I just as roundly recommend this one

This concludes an unpaid and unsought endorsement of our most excellent Auckland City Councillor for the North Shore ward.
A couple of years ago, when I put on that play, some of you - Hello Helen! Hello Hazel! - came a good long way indeed to join us and I really did appreciate it.
And one had driven up from Whanganui and was patiently passing the time in his car when I arrived in the car park a couple of hours before the show.
It’s always marvellous to get to chat with any of you who’ve made yourself a welcome daily friend in the comments section. Andrew Lovrin was most assuredly that, a disbeliever in the NeoCon swizz, a jaded spectator of Rogernomics and everything that followed. We sat in his car that afternoon and riffed on all that at length and he told me some of his story as a sound recordist in broadcast journalism, for TV and for Communicado and how he’d more recently moved down to Whanganui to be with new family and a more affordable place to be. He sounded to be enjoying it.

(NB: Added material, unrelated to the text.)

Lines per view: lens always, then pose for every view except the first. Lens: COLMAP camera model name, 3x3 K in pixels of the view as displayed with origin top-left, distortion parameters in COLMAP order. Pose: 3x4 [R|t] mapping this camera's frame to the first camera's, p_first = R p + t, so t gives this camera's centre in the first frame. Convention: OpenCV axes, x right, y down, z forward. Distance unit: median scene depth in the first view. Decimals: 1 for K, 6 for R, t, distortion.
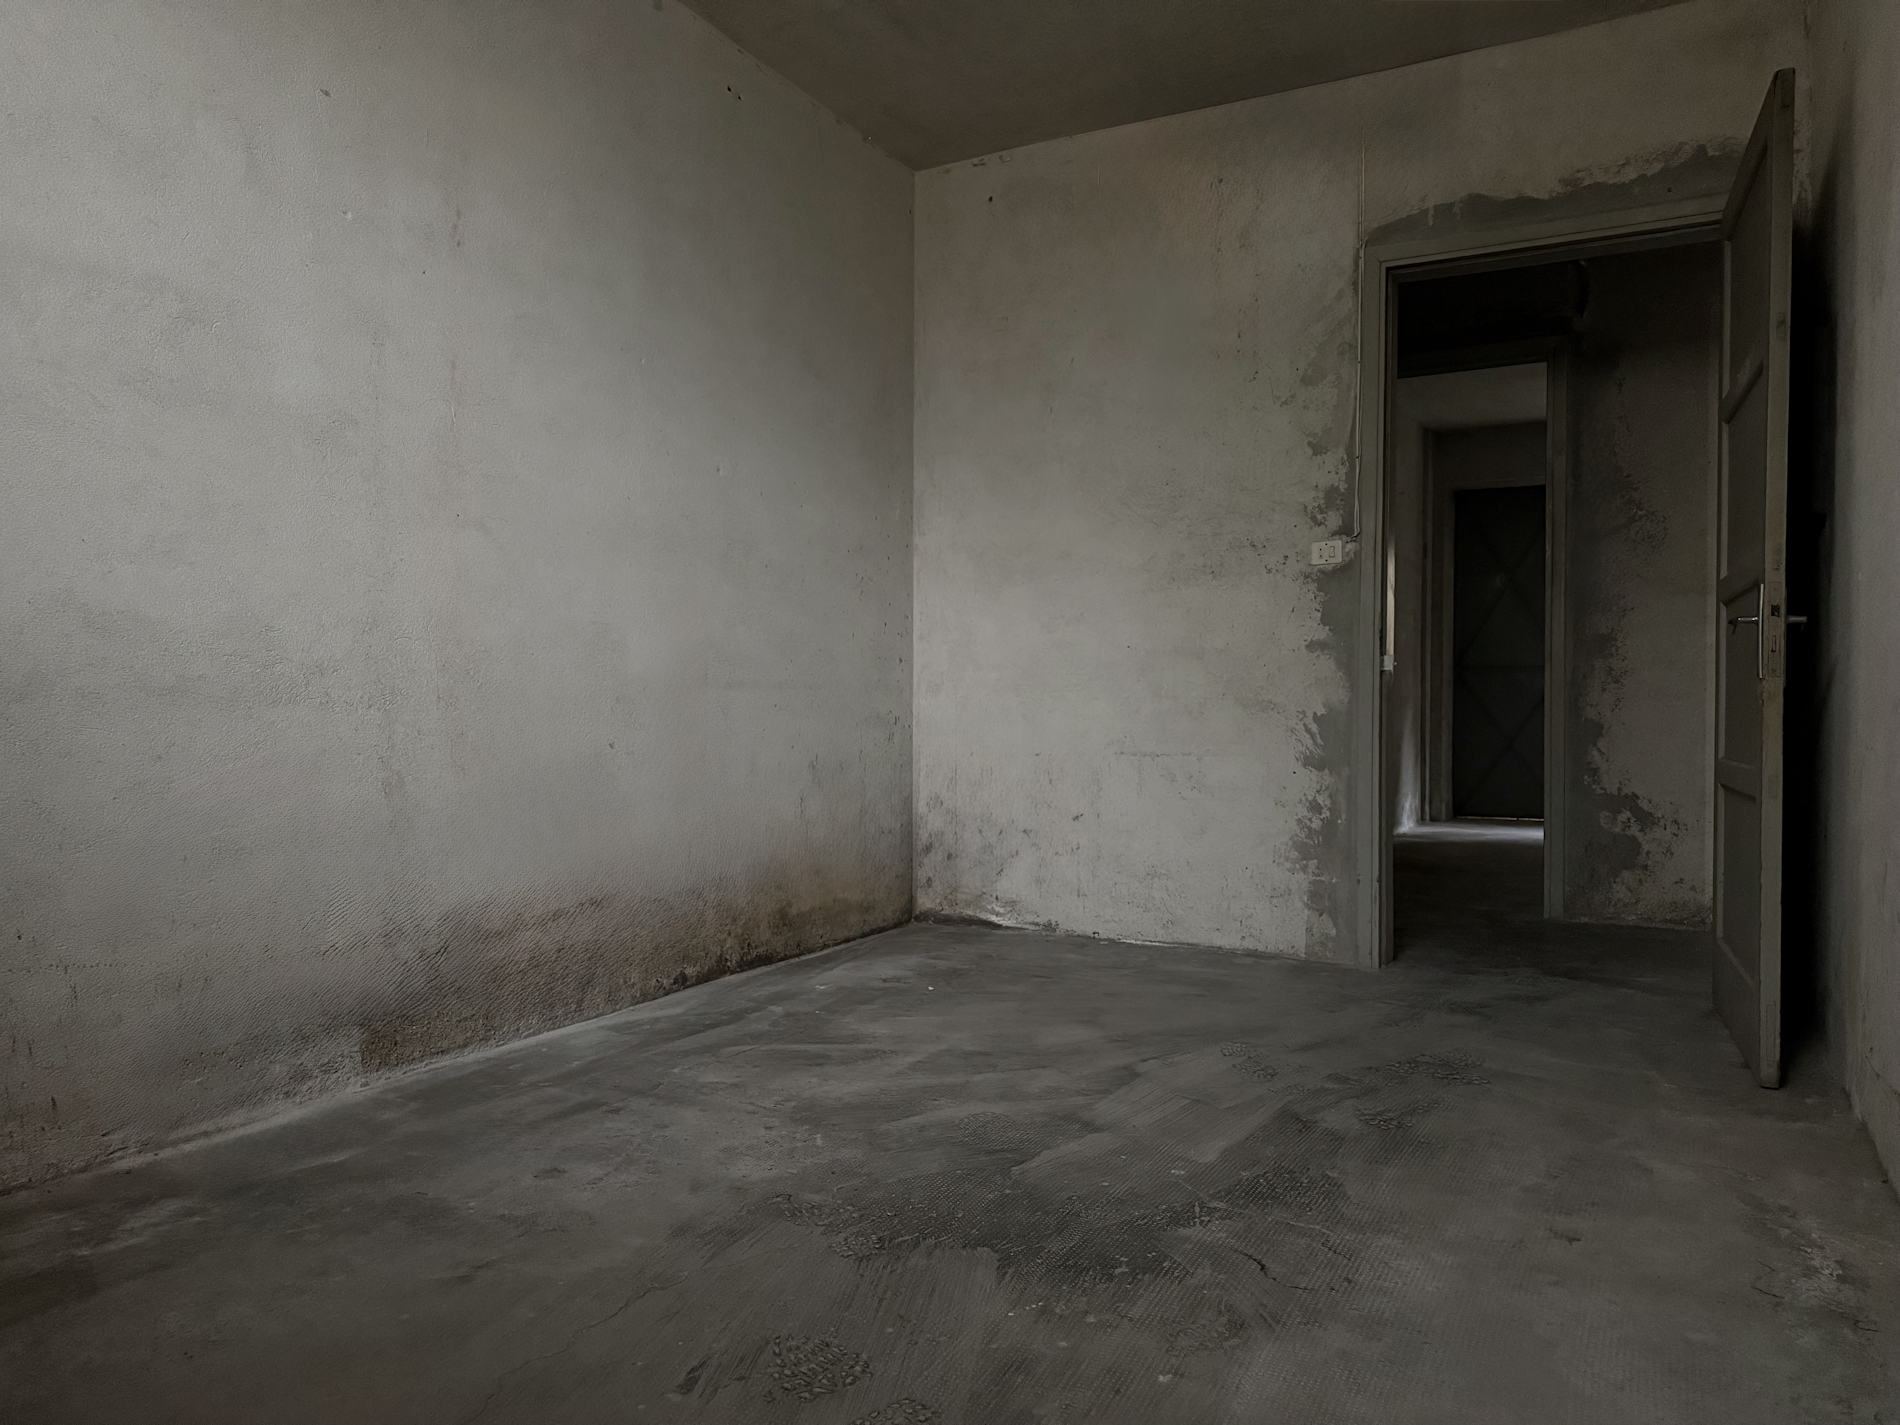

The sad truth is that most of us who gather here are nearer the end than the beginning and there will always be a drumbeat of farewell, assuming I even know there’s a goodbye to be said. More often it will just dawn on me months later that a voice seems to be no longer here.
Last week, an old friend of Andrew posted on Facebook that he was gone, and I see there was a remembrance over the weekend. I’m sorry I couldn't be there Andrew. I’ll miss your wry words and your heart. Go well.
Playing this because they use it such good effect in DTF St Louis on Neon which this little newsletter is enjoying v much indeed.
Also the Murdoch thing on Netflix. Lordy.